José María Gil Tamayo, secretario general de la Conferencia Episcopal Española, ha admitido por primera vez que durante años la Iglesia ha guardado un “silencio cómplice”, según sus propias palabras, ante los casos de pederastia que se han producido dentro de la institución, apuntando también que “esto no exime al resto de la sociedad a asumir su cuota de responsabilidad en esta cultura común de silencio”.

Save the Children considera inaceptable el encubrimiento que ha habido durante años en el seno de la Iglesia española, así como el trato y la falta de protección a las víctimas de abusos sexuales en la infancia que han decidido denunciar. La organización espera además que a estas declaraciones se unan actuaciones claras y concretas para desarrollar planes y protocolos avalados por expertos que conviertan todos los espacios de la Iglesia en espacios seguros para niños y niñas.

“No podemos permitir que haya casos de abusos que no se detectan, que se alargan durante años, o que niños y niñas sigan en contacto con su agresor y no sean protegidos. Es de vital importancia que la Iglesia muestre tolerancia cero frente al abuso. Hemos pedido a la institución que tome medidas específicas de lucha contra el abuso sexual a menores. Es el momento de mostrar un firme compromiso de lucha contra los abusos sexuales dentro de la Iglesia. Deben contar con políticas internas que no den lugar a dudas: ante cualquier indicio o revelación están obligados a notificar a la Justicia. Son las autoridades judiciales quienes deben actuar”, señala Ana Sastre, directora de Sensibilización y Políticas de Infancia de Save the Children.

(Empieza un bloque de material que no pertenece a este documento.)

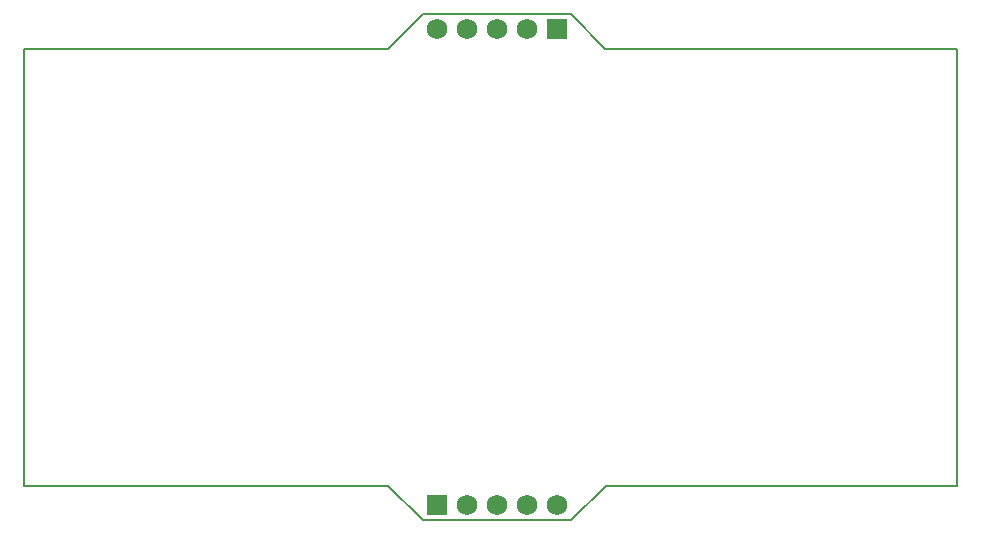
<source format=gbs>
G75*
%MOIN*%
%OFA0B0*%
%FSLAX25Y25*%
%IPPOS*%
%LPD*%
%AMOC8*
5,1,8,0,0,1.08239X$1,22.5*
%
%ADD10C,0.00600*%
%ADD11R,0.06900X0.06900*%
%ADD12C,0.06900*%
D10*
X0008065Y0019400D02*
X0008065Y0165069D01*
X0129265Y0165069D01*
X0140865Y0176669D01*
X0190365Y0176669D01*
X0201665Y0165069D01*
X0319089Y0165069D01*
X0319089Y0019400D01*
X0201965Y0019400D01*
X0190365Y0007800D01*
X0140865Y0007800D01*
X0129265Y0019400D01*
X0008065Y0019400D01*
D11*
X0145565Y0013000D03*
X0185565Y0171469D03*
D12*
X0175565Y0171469D03*
X0165565Y0171469D03*
X0155565Y0171469D03*
X0145565Y0171469D03*
X0155565Y0013000D03*
X0165565Y0013000D03*
X0175565Y0013000D03*
X0185565Y0013000D03*
M02*

</source>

Save the Children trabaja por la aprobación de una Ley Integral para erradicar la violencia contra la infancia en España. Una ley que aborde todas las formas de violencia, en todos los ámbitos en que esta se produzca y que aborde todos los aspectos desde la prevención hasta la restauración de los derechos de las víctimas.

“Urgimos al Gobierno a que acelere los trámites para aprobar el proyecto de Ley de Protección Integral frente a la Violencia contra la Infancia antes de que acabe el año, incluyendo medidas específicas de lucha contra el abuso sexual a menores. Necesitamos herramientas jurídicas para garantizar la protección de los niños y niñas que sufren esta violencia en silencio”, añade Sastre.

Esta ley debe contar con aspectos que afectarían al personal de la Iglesia Católica que trabaje con niños y niñas, al igual que a otros profesionales en contacto habitual con menores. Estos aspectos son:

  • Formación: quienes vayan a trabajar de forma habitual con niños y niñas deberán recibir formación específica en prevención, detección y notificación de todas las formas de violencia contra la infancia.
  • Prevención: exigencia del certificado de delitos sexuales a todo aquel personal eclesiástico que vaya a trabajar con menores.
  • Protocolos de actuación: todos los lugares en los que haya habitualmente menores, deben contar con protocolos claros de actuación ante toda forma de violencia que se pongan en marcha ante la mera sospecha o revelación de los hechos, determinen responsabilidades de manera clara, e incluyan la notificación obligatoria a las autoridades.
  • Políticas de protección: todos los lugares en los que haya habitualmente menores deberán contar con políticas y actuaciones que aseguren la protección de niños y niñas frente a la violencia, que aseguren que éstos espacios son espacios seguros para la infancia y en los que no haya ocasión para que se produzca ningún tipo de agresión.

“Rompo el silencio”

La violencia contra la infancia es una realidad oculta de la cual sólo conocemos la punta del iceberg, que son las denuncias. En 2017 hubo más de 38.000 denuncias por delitos cometidos contra menores de edad, 4.875 casos de maltrato infantil y 4.211 denuncias por abusos sexuales. Esta forma de violencia, que se estima sólo se denuncian en un 15% de los casos, afecta a cerca de 1 de cada 5 niños y niñas.

Save the Children lanzó el pasado 4 de octubre su campaña “Rompo el silencio” para visibilizar y concienciar sobre los abusos sexuales en la infancia. Desde entonces, gracias a testimonios de víctimas como Emiliano, Alexandra, Nadia o Àlex, que apoyaron la campaña en un primer momento, decenas de personas han contado a la organización que sufrieron violencia sexual durante su infancia.